### Metin parçası
Bunun haricinde doktor kontrolünde veya bir uzman tarafından yapılan farklı bir teste bulunmaktadır. Kısa süreli olan bu test beş bölümden oluşup bireyin otizm hastalığı içerisinde olup olmadığını belirlemektedir. Bu testin ilk aşaması jest ve mimiklerin ölçülmesidir. Hemen arkasına dikkat düzeyi, vücut dilindeki hareketlikler, göz kontağı kurma ve iletişim eksikliği içerisinde bulunan bireyleri belirleyip uygun terapilere başlatmaktadır.
Otizm Çeşitleri
Otizm hastalığı kendi içerisinde dört farklı alandan oluşup bölümlere ayrılmaktadır. Otizm çeşitlerinden ilki asperger sendromudur. Bu sendrom içerisinde sosyal alandaki etkileşimlerin eksikliği ve takıntılar yaygın halde bulunmaktadır. Fakat otizm hastalığının genelinde bulunan dil ve zeka geriliği bu alanda görülmemektedir.
Asperger sendromu içerisinde bulunan bir kişi herhangi bir şekilde sözel sorun yaşamaz. Sözcük dağarcığı yerindedir ve dilbilgisi gelişimi iyidir. Bu sendromun sorunu görsel ve algısal işlevlerin yetersizliğidir. Bu durumda sosyal hayata yansıyıp takıntı gibi ciddi sorunları doğurmaktadır.

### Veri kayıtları
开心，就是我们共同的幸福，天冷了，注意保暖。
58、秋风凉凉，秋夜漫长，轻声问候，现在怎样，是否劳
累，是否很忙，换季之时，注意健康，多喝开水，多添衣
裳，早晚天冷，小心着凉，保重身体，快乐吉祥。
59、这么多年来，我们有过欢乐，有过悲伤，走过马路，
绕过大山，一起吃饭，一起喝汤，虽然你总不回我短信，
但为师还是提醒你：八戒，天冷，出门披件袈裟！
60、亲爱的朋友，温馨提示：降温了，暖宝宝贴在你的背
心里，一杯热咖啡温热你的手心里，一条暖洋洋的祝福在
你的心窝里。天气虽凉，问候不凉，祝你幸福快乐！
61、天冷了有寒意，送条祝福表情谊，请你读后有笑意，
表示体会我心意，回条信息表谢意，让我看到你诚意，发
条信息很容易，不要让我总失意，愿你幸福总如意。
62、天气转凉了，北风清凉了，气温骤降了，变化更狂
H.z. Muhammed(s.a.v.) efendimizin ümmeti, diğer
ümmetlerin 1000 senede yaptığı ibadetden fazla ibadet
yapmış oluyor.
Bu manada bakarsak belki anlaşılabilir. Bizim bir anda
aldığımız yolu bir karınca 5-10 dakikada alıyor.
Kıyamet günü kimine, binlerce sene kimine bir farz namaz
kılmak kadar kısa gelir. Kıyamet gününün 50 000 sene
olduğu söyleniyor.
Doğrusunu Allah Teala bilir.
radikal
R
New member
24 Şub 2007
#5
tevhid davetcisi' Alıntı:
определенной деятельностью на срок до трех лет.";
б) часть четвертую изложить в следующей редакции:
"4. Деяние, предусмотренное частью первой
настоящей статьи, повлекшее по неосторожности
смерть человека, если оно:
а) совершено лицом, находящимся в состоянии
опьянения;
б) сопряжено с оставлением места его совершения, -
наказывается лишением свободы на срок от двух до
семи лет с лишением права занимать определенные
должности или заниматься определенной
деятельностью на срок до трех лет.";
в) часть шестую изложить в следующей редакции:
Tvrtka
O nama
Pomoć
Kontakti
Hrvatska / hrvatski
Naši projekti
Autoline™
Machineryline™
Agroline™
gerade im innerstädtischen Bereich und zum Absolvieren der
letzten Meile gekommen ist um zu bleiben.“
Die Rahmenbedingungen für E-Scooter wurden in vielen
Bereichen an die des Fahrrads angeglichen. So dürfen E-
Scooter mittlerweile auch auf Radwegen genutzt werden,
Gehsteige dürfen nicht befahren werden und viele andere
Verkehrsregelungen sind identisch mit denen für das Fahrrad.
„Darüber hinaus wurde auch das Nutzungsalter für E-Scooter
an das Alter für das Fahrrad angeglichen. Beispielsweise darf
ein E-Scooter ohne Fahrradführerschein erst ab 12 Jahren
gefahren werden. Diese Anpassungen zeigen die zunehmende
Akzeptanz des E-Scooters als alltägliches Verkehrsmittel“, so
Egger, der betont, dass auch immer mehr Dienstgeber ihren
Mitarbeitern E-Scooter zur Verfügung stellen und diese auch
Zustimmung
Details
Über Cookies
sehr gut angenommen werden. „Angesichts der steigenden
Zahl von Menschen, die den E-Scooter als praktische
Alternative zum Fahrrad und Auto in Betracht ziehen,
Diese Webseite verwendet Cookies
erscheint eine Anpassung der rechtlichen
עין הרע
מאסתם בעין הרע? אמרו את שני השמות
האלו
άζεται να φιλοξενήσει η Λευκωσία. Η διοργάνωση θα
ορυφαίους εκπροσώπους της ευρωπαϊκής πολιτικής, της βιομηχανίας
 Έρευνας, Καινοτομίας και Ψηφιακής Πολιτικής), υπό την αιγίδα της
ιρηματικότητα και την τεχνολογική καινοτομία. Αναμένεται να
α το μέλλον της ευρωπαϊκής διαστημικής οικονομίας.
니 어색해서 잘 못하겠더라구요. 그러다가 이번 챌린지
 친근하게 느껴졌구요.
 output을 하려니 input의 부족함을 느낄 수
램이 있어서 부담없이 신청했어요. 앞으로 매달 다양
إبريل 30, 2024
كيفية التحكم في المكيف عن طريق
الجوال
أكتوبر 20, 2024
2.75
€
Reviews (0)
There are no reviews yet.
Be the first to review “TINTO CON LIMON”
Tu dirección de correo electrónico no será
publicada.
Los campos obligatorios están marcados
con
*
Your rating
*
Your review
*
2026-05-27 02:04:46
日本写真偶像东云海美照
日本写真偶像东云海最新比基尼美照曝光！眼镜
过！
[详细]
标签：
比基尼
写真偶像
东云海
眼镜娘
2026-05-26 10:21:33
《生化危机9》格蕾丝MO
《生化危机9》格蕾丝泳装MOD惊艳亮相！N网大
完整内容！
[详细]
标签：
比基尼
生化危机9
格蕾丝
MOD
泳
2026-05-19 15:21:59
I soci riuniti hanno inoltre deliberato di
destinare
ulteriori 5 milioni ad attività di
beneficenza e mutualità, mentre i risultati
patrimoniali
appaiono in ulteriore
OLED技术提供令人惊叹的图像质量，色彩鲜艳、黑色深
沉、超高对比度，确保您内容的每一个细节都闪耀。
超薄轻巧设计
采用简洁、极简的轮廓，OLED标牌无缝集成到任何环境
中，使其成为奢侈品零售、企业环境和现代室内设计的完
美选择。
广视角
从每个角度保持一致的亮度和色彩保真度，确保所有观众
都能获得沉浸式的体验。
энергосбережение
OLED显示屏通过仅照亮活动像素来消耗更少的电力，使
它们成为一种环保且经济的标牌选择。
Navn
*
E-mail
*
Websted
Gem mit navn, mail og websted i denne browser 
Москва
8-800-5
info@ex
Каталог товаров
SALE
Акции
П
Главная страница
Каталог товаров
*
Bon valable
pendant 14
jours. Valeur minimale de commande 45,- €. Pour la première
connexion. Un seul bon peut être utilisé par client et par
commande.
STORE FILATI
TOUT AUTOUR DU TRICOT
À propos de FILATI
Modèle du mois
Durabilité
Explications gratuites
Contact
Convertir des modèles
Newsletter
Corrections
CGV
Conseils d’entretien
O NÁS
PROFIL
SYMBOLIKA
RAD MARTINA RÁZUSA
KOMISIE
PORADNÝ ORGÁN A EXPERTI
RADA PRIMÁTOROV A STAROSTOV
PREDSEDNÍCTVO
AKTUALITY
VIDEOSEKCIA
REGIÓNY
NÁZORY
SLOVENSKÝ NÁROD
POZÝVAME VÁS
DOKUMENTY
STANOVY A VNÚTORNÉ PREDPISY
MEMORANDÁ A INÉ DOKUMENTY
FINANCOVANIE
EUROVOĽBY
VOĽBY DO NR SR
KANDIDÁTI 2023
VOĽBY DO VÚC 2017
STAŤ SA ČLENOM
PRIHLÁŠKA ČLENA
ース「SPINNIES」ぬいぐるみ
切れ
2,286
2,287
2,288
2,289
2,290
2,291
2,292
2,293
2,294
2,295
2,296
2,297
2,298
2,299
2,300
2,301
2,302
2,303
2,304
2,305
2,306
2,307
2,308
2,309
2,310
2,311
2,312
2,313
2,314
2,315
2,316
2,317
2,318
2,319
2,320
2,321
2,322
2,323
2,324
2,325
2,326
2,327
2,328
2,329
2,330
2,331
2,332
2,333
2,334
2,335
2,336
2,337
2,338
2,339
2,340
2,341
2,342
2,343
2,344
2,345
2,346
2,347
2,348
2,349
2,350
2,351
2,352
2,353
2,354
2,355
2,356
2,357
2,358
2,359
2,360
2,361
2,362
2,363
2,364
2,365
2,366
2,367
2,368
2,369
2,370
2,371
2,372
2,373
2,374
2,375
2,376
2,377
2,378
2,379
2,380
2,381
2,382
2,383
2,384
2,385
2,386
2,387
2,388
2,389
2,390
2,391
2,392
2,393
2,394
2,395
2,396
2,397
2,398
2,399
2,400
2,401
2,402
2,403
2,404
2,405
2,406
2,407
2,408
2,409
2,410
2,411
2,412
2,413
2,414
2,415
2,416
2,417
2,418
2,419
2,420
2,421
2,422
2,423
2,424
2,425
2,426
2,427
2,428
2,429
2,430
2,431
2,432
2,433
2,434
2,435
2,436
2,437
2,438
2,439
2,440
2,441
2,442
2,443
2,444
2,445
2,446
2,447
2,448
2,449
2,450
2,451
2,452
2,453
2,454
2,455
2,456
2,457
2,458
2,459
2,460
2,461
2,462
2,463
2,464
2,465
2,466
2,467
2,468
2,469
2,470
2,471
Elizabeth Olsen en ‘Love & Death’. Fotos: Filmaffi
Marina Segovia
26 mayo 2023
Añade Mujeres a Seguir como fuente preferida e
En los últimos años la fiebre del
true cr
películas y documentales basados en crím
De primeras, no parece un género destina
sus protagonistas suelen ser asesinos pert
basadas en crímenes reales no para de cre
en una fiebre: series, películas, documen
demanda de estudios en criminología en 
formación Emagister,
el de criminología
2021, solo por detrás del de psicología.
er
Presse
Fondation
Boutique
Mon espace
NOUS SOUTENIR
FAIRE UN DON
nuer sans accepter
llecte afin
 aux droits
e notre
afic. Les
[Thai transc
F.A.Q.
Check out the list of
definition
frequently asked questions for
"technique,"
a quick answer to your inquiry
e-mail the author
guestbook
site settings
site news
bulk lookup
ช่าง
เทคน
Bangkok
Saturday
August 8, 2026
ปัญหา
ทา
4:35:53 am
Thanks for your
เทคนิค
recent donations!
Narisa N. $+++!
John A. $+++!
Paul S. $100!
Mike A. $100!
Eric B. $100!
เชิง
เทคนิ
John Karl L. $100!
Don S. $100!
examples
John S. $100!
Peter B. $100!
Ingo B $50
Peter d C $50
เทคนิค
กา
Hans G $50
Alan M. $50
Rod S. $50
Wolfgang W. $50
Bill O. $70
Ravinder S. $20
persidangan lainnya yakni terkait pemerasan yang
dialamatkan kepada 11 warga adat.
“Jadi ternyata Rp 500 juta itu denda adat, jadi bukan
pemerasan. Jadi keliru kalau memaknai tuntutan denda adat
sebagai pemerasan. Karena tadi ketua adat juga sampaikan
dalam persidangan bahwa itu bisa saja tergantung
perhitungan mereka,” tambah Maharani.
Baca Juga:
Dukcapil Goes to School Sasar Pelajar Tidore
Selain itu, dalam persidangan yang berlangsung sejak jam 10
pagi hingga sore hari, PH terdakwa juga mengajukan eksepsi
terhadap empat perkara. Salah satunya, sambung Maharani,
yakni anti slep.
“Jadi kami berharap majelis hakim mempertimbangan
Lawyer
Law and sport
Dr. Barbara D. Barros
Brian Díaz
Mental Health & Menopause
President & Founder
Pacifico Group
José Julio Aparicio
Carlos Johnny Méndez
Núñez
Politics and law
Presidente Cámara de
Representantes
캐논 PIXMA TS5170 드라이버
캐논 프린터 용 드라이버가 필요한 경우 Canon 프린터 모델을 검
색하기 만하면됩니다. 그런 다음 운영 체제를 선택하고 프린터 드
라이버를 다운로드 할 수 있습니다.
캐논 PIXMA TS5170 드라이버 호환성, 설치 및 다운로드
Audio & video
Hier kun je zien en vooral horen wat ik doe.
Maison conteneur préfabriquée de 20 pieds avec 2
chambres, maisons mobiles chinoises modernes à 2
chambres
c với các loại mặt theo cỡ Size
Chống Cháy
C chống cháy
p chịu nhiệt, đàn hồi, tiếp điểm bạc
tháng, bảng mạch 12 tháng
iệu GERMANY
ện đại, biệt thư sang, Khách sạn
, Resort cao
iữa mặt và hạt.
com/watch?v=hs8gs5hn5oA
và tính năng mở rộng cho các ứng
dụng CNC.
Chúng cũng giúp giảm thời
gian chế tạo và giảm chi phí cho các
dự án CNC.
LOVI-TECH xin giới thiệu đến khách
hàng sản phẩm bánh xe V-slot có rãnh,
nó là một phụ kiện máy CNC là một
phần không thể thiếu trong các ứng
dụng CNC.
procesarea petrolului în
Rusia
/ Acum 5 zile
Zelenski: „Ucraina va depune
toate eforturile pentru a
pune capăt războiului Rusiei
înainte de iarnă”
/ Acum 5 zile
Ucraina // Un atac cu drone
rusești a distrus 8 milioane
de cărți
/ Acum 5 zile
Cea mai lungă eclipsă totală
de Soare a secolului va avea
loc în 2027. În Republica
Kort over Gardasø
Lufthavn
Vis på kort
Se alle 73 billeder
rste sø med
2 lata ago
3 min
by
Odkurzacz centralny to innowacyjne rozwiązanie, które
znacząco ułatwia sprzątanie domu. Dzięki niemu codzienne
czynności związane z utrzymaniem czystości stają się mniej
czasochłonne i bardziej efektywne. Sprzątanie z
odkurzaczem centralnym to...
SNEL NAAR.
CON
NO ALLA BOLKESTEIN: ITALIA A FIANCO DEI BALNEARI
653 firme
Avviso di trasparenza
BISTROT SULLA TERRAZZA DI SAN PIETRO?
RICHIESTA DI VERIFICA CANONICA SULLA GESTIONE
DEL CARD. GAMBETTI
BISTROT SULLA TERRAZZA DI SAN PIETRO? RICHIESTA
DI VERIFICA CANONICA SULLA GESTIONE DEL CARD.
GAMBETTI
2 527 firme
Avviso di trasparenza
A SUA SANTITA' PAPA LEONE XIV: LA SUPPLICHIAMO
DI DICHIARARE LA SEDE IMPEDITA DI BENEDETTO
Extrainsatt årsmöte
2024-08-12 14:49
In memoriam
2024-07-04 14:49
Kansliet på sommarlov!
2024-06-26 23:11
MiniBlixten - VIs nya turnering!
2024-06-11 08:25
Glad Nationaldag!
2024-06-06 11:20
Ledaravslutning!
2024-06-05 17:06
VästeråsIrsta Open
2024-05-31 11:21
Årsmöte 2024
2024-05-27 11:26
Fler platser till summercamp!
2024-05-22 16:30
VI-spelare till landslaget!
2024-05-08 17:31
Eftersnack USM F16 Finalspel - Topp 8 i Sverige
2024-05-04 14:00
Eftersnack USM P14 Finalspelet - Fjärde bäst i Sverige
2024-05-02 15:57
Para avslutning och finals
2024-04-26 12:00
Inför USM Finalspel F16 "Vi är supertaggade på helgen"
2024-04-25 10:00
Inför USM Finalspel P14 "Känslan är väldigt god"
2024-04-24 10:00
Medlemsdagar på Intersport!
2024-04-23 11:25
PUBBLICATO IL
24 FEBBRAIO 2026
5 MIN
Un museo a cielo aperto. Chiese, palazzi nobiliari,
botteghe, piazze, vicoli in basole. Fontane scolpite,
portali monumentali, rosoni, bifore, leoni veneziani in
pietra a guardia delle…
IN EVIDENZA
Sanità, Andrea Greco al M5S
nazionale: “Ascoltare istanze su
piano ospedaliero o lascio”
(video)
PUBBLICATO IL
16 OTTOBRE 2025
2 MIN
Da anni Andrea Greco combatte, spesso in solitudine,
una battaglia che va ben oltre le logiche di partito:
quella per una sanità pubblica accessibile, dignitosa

### Uyulacak talimatlar
Otizm çeşitlerini anlatan metni kaldığı yerden alıp sürdürün. Bu çalışma için listeye gerek yoktur.

### Yazılı yanıt
Otizm çeşitleri arasında bulunan diğer bir bölümde rett sendromudur. Bu sendrom ilk beş ay normal gelişim gösteren bebeklerde görülmektedir. Sadece kızlarda meydana gelip genetik bir sorunu ortaya çıkarmaktadır. Sendromun kendini göstermesi ile birlikte baş bölgesindeki büyümede yavaşlama, el becerilerinde eksiklik ve takıntılı el hareketleri gözlenmeye başlamaktadır. Çocuk büyümeye başladıkça hastalıkta kendini gösterir ve beyinsel beceriler gerilemeye başlar.
Otizm hastalığının diğer bir çeşidi de atipik otizmdir. Otizm olduğu düşünülen bir kişi uzman doktor tarafında muayene edildikten sonra belirtiler tam olarak karşılanmıyor ise atipik otizm tanısı konulmaktadır. Zaman içerisinde otistik belirtiler kaybolup vücut normale dönebilmektedir. İyi bir eğitim ile bu hastalık olumlu hale çevrilmektedir.
Kişinin becerileri düzeltilip mizah anlayışı oluşur, karşı cins ile başta sorunlar yaşasa da zaman içerisinde bu durum tersine dönebilmektedir. Dil problemi yaşanması durumunda bu problem kısa sürede çözülebilmektedir. Bu hastalık türünde kendine zarar verme durumu görülmemektedir. Öğrenme durumları sorun olsa da dar ilgi alanları ileriki yaşlarda onun için avantaj haline gelebilmektedir.
Son otizm çeşidi de çocukluk disintegratif bozukluğudur. Bu tanı içerisindeki çocuklar yaşamları süresince ilk iki yıl düzgün bir gelişim sürerler. Bozukluk kendini göstermeye başladıktan sonra kazanılan beceriler yok olur ve otizm belirtileri kendini göstermeye başlar. Çoğu zamanda bu durum zihnin özür düzeyine kadar ilerler.
Otizm Tedavisi
Otizm hastalığının belirli bir tedavisi bulunmamaktadır. Fakat hastalığın erken yaşta teşhisinin konmasının ardından eğitim ile çocuk yeteneklerini daha rahat sergileyip dikkatli bir birey haline gelir. Uygulanması mümkün olan tedavi yöntemi ile otizm hastalığının belirtileri azaltılmaktadır.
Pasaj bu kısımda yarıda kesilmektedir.